To back up the other commenter - it's not the same. https://godbolt.org/z/r6e443...

cogman10 · 2026-02-11T13:59:11 1770818351

What's strange is I'm finding that gcc really struggles to correctly optimize this.

This was my function

    for (auto v : array) {
        if (v != 0)
            return false;
    }
    return true;

clang emits basically the same thing yours does. But gcc ends up just really struggling to vectorize for large numbers of array.

Here's gcc for 42 elements:

https://godbolt.org/z/sjz7xd8Gs

and here's clang for 42 elements:

https://godbolt.org/z/frvbhrnEK

Very bizarre. Clang pretty readily sees that it can use SIMD instructions and really optimizes this while GCC really struggles to want to use it. I've even seen strange output where GCC will emit SIMD instructions for the first loop and then falls back on regular x86 compares for the rest.

Edit: Actually, it looks like for large enough array sizes, it flips. At 256 elements, gcc ends up emitting simd instructions while clang does pure x86. So strange.

maccard · 2026-02-12T18:43:50 1770921830

Writing a micro benchmark is an academic exercise. You end up benchmarking in isolation which only tells you is your function faster in that exact scenario. Something which is faster in isolation in a microbenchmark can be slower when put in a real workload because vextoising is likely to have way more of an impact than anything else. Similarly, if you parallelise it, you introduce a whole new category of ways to compare.

cogman10 · 2026-02-12T19:09:59 1770923399

This isn't a microbenchmark. In fact, I haven't even bothered to benchmark it (perhaps the non-simd version actually is faster?)

This is purely me looking at the emitted assembly and being surprised at when the compilers decide to deploy it and not deploy it. It may be the case that the SIMD instructions are in fact slower even though they should theoretically end up faster.

Both compilers are simply using heuristics to determine when it's fruitful to deploy SIMD instructions.

secondcoming · 2026-02-11T15:54:52 1770825292

I;ve had to coerce gcc to emitting SIMD code by using int instead of bool. Also, the early return may be putting it off.

abbeyj · 2026-02-11T19:11:00 1770837060

Doing both of those things does seem to help: https://godbolt.org/z/1vv7cK4bE

GCC trunk seems to like using `bool` so we may eventually be able to retire the hack of using `int`.
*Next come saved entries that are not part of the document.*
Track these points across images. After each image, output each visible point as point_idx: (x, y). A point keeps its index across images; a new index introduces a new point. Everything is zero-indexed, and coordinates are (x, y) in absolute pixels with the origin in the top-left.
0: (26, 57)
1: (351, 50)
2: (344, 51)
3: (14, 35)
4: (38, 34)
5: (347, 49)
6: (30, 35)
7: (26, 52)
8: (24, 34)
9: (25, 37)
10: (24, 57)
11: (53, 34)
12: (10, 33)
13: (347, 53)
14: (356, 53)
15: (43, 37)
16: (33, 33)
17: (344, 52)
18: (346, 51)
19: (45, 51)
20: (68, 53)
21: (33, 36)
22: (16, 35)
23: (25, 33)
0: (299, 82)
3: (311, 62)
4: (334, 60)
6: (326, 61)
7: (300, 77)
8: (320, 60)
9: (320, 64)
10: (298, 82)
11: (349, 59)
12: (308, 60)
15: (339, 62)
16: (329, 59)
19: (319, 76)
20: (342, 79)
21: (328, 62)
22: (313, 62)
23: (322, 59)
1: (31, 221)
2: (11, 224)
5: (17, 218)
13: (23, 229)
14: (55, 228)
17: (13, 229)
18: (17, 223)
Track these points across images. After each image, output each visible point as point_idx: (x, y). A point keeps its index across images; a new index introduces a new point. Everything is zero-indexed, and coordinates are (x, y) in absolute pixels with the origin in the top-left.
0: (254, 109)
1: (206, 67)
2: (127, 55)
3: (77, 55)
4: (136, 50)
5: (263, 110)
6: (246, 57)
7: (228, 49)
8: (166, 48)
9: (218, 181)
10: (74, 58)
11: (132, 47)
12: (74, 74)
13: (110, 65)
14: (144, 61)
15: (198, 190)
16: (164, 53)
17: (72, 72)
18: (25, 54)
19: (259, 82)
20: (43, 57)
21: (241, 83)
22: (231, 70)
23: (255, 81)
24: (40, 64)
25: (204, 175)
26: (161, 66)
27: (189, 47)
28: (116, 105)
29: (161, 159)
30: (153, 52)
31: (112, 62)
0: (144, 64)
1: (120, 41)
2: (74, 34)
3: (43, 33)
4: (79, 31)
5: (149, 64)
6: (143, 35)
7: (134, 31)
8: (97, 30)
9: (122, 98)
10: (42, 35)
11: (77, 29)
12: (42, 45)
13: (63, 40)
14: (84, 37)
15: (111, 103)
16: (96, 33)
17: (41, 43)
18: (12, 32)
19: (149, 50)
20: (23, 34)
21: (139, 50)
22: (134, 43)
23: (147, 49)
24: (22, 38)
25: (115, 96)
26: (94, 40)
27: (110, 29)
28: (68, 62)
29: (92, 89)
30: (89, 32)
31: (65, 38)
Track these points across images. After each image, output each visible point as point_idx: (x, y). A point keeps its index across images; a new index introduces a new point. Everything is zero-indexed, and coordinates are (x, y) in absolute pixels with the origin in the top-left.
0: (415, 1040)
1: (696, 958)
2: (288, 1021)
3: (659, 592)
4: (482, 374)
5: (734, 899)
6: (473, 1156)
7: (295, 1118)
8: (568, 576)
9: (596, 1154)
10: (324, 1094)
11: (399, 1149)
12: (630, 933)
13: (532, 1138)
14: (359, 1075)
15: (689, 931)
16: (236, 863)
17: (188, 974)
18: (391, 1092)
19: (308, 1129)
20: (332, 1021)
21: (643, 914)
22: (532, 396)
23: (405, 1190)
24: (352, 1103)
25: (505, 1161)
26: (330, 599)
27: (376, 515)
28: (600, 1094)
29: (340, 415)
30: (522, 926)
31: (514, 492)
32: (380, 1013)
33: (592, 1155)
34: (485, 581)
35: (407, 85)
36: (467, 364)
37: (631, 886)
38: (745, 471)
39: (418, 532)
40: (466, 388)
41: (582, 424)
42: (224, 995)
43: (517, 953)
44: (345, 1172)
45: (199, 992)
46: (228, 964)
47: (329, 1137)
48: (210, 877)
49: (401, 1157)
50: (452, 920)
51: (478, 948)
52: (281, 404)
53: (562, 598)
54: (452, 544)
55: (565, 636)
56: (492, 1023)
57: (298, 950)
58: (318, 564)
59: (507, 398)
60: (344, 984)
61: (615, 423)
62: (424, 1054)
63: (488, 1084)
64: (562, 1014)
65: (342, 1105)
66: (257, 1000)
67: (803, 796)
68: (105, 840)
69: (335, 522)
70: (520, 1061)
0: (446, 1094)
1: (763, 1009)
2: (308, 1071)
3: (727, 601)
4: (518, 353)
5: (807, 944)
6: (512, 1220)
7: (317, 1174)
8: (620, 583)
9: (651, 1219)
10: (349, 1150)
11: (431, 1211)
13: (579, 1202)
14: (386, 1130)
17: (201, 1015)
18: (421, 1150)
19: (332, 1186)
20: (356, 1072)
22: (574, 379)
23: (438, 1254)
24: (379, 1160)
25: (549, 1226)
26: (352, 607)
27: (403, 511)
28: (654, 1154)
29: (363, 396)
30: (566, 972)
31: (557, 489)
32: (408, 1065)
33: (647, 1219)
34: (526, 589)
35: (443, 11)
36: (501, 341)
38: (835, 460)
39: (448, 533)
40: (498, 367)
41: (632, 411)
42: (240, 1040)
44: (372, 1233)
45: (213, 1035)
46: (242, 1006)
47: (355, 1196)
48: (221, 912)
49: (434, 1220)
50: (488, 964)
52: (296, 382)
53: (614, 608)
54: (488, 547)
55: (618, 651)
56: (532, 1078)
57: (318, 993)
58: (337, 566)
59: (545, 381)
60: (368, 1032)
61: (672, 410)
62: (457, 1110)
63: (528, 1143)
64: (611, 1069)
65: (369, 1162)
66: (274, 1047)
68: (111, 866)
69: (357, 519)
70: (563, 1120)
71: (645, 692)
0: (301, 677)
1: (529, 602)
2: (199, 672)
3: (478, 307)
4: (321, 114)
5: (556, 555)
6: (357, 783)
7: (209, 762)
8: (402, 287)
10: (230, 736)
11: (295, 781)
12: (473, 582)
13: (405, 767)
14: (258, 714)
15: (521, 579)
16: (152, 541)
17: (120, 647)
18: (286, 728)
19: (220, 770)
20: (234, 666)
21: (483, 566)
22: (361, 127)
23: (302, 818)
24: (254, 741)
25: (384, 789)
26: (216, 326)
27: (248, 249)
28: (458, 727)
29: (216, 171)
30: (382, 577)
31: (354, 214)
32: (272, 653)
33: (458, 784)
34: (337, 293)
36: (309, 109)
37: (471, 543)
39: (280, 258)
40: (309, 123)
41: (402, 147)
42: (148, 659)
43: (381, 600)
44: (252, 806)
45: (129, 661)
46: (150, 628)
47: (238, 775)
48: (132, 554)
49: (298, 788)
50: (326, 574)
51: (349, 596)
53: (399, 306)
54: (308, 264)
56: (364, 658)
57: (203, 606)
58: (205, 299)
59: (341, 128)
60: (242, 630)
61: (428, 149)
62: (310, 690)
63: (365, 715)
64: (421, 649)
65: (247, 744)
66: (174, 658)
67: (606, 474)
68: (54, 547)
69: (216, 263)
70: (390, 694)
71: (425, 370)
btdmaster · 2026-02-11T16:11:56 1770826316

I see yeah that makes sense. I wanted to highlight that "magic" will, on average, give the optimizer a harder time. Explicit offset loops like that are generally avoided in many C++ styles in favor of iterators.

delta_p_delta_x · 2026-02-11T17:17:20 1770830240

Even at a higher level of abstraction, the compiler seems to pull through: https://godbolt.org/z/1nvE34YTe

btdmaster · 2026-02-11T19:23:20 1770837800

It emits a cmp/jmp still when arithmetic would be fine though which is the difference highlighted in the article and examples in this thread. It's nice that it simplifies down to assembly, but the assembly is somewhat questionable (especially that xor eax eax branch target on the other side).